### Assignment
Lines below that include "Address" are the answer; copy each one.

(Electronic design automation data)
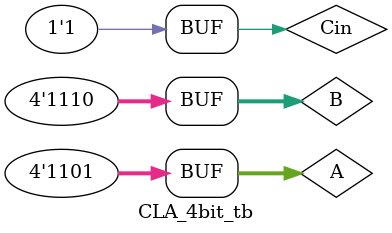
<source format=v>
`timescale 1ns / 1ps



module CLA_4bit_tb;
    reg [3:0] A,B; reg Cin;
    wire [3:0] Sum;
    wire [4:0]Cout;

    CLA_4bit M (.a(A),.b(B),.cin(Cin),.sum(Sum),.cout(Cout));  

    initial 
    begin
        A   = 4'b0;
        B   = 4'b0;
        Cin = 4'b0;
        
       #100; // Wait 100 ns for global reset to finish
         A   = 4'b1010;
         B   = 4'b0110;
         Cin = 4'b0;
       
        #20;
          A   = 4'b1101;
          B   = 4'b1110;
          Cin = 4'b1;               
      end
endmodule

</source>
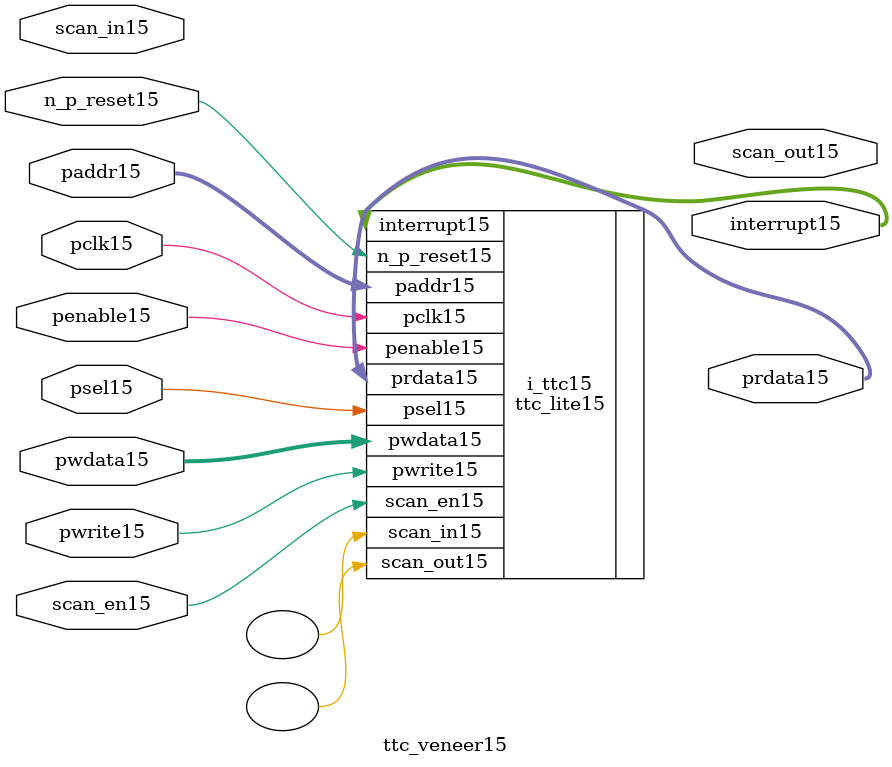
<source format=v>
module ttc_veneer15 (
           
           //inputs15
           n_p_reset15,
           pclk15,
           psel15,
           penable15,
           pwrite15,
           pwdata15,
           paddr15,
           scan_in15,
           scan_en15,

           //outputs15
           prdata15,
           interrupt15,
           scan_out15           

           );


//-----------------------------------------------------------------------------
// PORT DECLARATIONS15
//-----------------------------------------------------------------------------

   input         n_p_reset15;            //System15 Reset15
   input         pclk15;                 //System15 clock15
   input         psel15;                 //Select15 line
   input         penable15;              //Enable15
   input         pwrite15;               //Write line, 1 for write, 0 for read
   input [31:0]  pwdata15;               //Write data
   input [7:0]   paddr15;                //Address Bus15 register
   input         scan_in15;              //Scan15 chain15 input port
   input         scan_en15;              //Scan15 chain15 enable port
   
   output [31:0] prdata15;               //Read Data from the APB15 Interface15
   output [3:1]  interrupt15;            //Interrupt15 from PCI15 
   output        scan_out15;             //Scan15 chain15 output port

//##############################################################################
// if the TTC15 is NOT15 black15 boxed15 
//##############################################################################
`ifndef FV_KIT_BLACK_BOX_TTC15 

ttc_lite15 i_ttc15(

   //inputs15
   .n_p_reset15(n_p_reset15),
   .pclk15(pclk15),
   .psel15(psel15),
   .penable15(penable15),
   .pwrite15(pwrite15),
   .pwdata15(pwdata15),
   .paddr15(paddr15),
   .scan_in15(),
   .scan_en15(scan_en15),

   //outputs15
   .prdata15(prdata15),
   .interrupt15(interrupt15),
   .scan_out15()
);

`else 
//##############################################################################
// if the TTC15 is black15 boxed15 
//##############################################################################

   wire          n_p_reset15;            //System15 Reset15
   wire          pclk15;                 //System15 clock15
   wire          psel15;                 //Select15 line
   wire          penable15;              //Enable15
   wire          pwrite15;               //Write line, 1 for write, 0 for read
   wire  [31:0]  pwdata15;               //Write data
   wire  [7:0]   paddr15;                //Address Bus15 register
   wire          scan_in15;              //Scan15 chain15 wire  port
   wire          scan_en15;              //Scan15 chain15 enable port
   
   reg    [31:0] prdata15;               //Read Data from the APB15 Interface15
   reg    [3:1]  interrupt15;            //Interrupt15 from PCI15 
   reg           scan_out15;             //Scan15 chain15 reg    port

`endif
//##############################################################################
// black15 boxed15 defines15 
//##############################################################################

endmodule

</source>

### Your response
   input [7:0]   paddr15;                //Address Bus15 register
   wire  [7:0]   paddr15;                //Address Bus15 register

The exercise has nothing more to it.